A lot of kids don't like hearing it from their parents. The same critique they would listen to from another coach is dismissed when it comes from Dad. A girl on my team is a dream to coach, she is focused and intent on everything I say. She immediately tries to implement what she just heard. Her father is her basketball coach, no matter what he says she feels personally attacked and tends to shut him out. On the other hand my DD would rather not hear from me at practice, but she will listen intently to other coaches. She loves her basketball coach (other girls dad) and will listen to everything he says.
 
Nov 29, 2009
2,973
83
Sparky, sorry but I would change the first sentence to The hardest thing is to teach parents (or could be grandparents, aunts, uncles)....the difference. I don't think kids need to be taught the difference. They have teachers at school who are coaching them in class (I don't mean sports) but not parenting them, if that is what you mean.

The kids interact differently with non-parents than they do parents. You or I can tell a kid the EXACT same thing a parent does, but because we are not a parent they take instruction differently. I've seen it many, many times before. What I tell my students is to listen to the parent who is working with them. I tell the kids when the parent is correcting something wrong in the motion they are not yelling at them, only trying to help. Then I grab the parent off to the side and give them some advice on how to approach mistakes and reacting to them.

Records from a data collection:
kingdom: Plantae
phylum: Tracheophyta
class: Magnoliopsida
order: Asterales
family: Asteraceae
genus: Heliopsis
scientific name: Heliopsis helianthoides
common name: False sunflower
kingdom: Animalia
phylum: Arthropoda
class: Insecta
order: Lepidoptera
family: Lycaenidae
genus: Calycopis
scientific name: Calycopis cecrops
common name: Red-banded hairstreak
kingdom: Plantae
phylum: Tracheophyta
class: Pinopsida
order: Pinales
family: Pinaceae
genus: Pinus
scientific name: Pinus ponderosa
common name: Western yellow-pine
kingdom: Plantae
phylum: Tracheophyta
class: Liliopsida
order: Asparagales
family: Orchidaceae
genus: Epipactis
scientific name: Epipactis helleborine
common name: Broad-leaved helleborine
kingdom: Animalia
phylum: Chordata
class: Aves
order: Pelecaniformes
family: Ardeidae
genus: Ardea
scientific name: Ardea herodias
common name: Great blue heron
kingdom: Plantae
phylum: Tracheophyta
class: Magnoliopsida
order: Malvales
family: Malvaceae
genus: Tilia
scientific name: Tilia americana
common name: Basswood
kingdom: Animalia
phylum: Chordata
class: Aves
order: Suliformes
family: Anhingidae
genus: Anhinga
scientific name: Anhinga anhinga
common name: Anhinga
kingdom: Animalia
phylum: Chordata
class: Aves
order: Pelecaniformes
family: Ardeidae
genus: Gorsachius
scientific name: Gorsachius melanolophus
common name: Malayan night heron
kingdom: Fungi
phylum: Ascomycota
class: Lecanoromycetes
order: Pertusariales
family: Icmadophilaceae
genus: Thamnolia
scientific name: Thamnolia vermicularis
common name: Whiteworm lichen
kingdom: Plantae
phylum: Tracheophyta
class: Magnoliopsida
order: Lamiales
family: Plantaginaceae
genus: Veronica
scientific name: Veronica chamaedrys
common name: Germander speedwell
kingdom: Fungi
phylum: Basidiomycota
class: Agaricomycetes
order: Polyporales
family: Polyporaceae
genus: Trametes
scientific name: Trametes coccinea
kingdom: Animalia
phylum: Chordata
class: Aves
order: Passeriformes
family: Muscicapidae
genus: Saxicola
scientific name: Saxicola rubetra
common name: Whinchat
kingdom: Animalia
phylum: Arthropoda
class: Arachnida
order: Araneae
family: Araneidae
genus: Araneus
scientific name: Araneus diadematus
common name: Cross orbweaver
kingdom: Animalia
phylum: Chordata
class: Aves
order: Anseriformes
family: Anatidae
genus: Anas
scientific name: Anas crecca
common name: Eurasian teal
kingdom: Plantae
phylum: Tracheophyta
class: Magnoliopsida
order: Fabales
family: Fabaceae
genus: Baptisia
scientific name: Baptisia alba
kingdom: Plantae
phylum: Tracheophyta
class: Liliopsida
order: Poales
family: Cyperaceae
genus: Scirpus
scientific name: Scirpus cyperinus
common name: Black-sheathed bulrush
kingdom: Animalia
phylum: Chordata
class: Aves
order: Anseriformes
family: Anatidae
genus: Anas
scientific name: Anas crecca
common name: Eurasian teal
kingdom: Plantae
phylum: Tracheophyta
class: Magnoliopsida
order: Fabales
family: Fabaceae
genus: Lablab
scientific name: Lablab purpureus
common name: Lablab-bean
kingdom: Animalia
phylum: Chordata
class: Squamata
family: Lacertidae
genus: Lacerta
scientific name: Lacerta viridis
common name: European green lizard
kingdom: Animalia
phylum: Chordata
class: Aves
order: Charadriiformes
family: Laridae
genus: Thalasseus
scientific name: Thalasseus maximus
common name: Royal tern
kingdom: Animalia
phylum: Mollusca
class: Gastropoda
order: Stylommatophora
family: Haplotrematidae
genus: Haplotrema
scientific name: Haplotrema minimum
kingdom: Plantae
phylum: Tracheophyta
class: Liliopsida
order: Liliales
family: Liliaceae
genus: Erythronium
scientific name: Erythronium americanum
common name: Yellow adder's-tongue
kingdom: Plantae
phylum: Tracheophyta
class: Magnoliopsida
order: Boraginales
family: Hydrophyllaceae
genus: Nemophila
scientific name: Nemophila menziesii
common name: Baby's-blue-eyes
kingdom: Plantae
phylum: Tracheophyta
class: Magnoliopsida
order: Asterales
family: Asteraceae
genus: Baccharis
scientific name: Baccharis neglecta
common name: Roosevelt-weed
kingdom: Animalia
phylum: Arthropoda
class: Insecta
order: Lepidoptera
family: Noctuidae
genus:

#### [TASK REQUIREMENTS]
#1 Copy out the text about coaching kids from "The kids interact" to "reacting to them.".
#2 In the text about coaching kids, what does the writer tell students to do?
Rely on the text about coaching kids and nothing else.

#### [IN RESPONSE]
#1
The kids interact differently with non-parents than they do parents. You or I can tell a kid the EXACT same thing a parent does, but because we are not a parent they take instruction differently. I've seen it many, many times before. What I tell my students is to listen to the parent who is working with them. I tell the kids when the parent is correcting something wrong in the motion they are not yelling at them, only trying to help. Then I grab the parent off to the side and give them some advice on how to approach mistakes and reacting to them.

#2 To listen to the parent who is working with them.